Der Koffer
Niemand wurde verletzt. Niemand ist gar aus dem Leben geschieden. Der Holzschuppen eines alten Gutshofes in Kleinschönau war unzweifelhaft absichtslos eingestürzt. Aus dem Trümmerhaufen wurde unversehrt ein verschlossener alter und noch stabiler dunkelbrauner Hartschalenkoffer geborgen. Kümmerlicher Müll oder edle Zeitkapsel?

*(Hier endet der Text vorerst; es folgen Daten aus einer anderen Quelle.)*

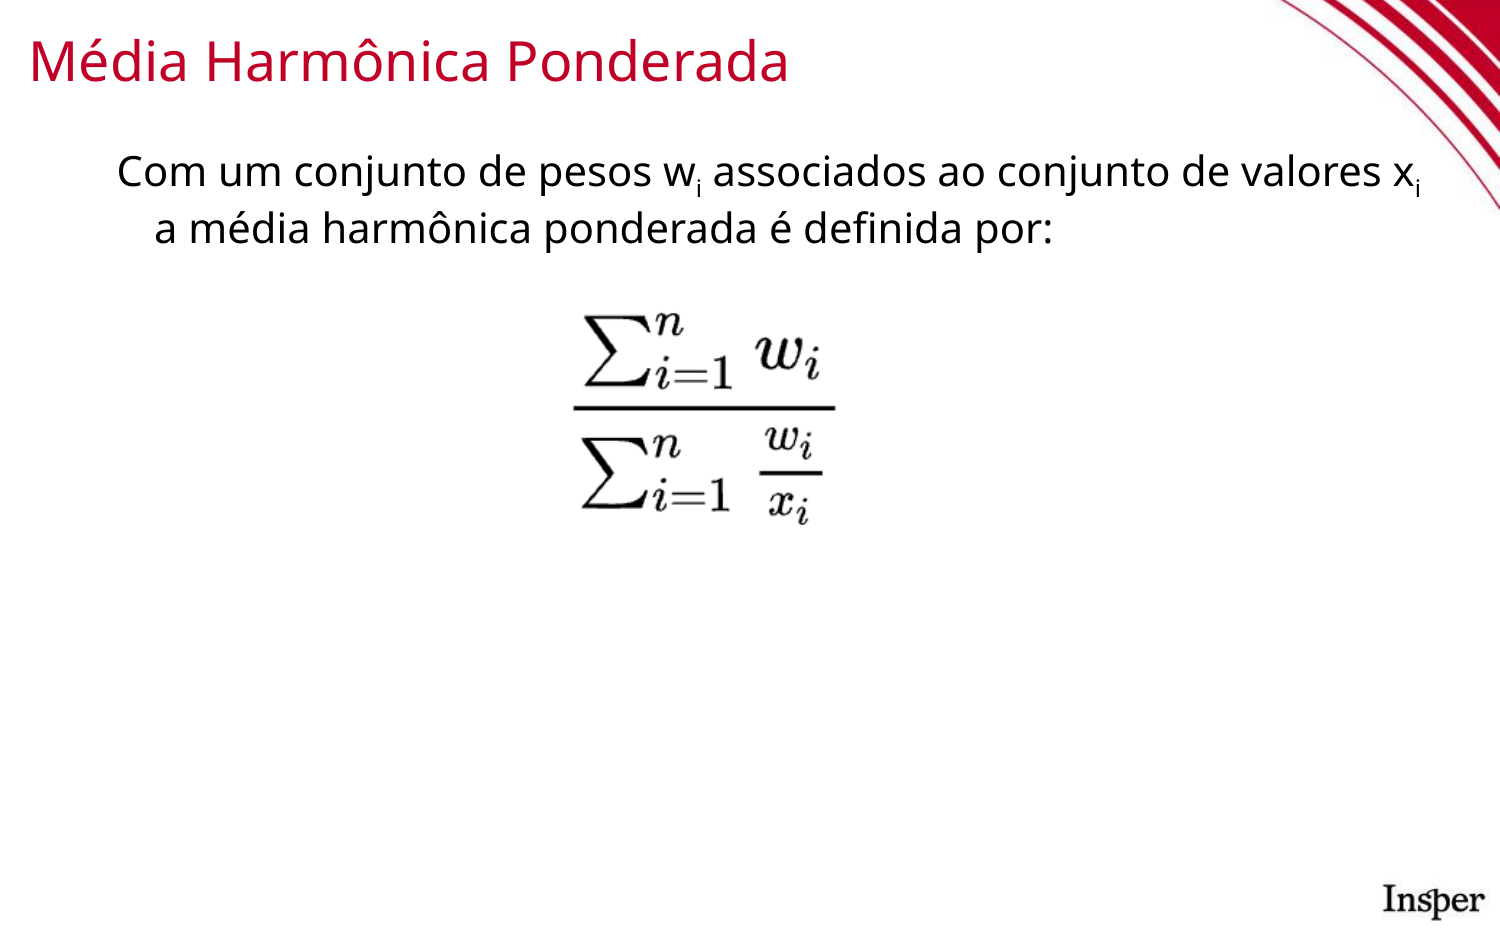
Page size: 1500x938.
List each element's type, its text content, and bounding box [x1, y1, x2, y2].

Zeitkapseln waren früher üblich — althergebracht. Behälter zur Obhut für Dinge für bestimmte Zeit. Zeittypische Gegenstände für nachkommende Menschenalter beschirmen.
Typische Zeitkapseln, eher kupferne Kiste, Schatulle, Kassette genannt, wurden meist bei einer Grundsteinlegung eingemauert. Auch oben im Kirchturmknopf wurden Zeitkapseln hinterlegt. Grundsteine werden selten geöffnet. Kirchturmspitzen öfter. Inhalte aus der Zeit wurden eingcschlossen: Münzen, Tageszeitungen, Chroniken und Informationen zum Ort.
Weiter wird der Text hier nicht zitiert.